June 13, 2007
The emerging slump in manufacturing in Canada due to the high Canadian dollar and the shortfall in aggregate demand because of excessive interest rates and stagnant employment in non resource sectors of the economy is beginning to be made clear in the most recent report from Statistics Canada which appeared today.
Overall factory shipments in manufacturing fell 0.6 % in April. The fall was most pronounced in durable goods which fell 1.7 %.
Here a decline in automotives and aeronautics explain the negative numbers.In addition there is on going evidence of the failure of the retail sector to pass on the cost savings on products imported from the US to consumers. Douglas Porter deputy chief economist at BMO Nesbitt Burns points out in an article in the Globe and Mail p.B5 written by Tavia Grant and Roma Luciw that the unwillingness of retailers to pass on the cost savings to consumers but pocket the profits themselves has resulted in a higher core inflation rate than would be the case if true market competition prevailed.

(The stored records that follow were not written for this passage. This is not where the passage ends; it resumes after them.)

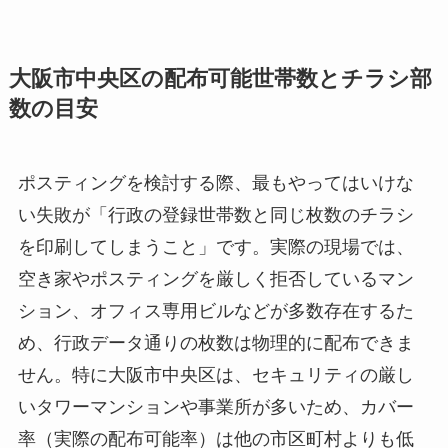
大阪市中央区の配布可能世帯数とチラシ部
数の目安
ポスティングを検討する際、最もやってはいけな
い失敗が「行政の登録世帯数と同じ枚数のチラシ
を印刷してしまうこと」です。実際の現場では、
空き家やポスティングを厳しく拒否しているマン
ション、オフィス専用ビルなどが多数存在するた
め、行政データ通りの枚数は物理的に配布できま
せん。特に大阪市中央区は、セキュリティの厳し
いタワーマンションや事業所が多いため、カバー
率（実際の配布可能率）は他の市区町村よりも低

If retailers behaved as the laissez-faire market theory wrongly predicts then the inflation rate would be 0.5% lower and well within the central bank's target and their rationale for raising interest rates would evaporate. However, if the Bank of Canada blithely ignores the real economy and obsesses over its theories of inflation it will do further damage to manufacturing and the Canadian economy by unwisely raising the interest rates next month.
The markets' real behaviour is quite in line with the research of both John Maynard Keynes and contemporaries like Joe Stiglitz and other post Keynesian economists who have pointed out that markets are imperfect and frictions and irrational behaviour often prevail.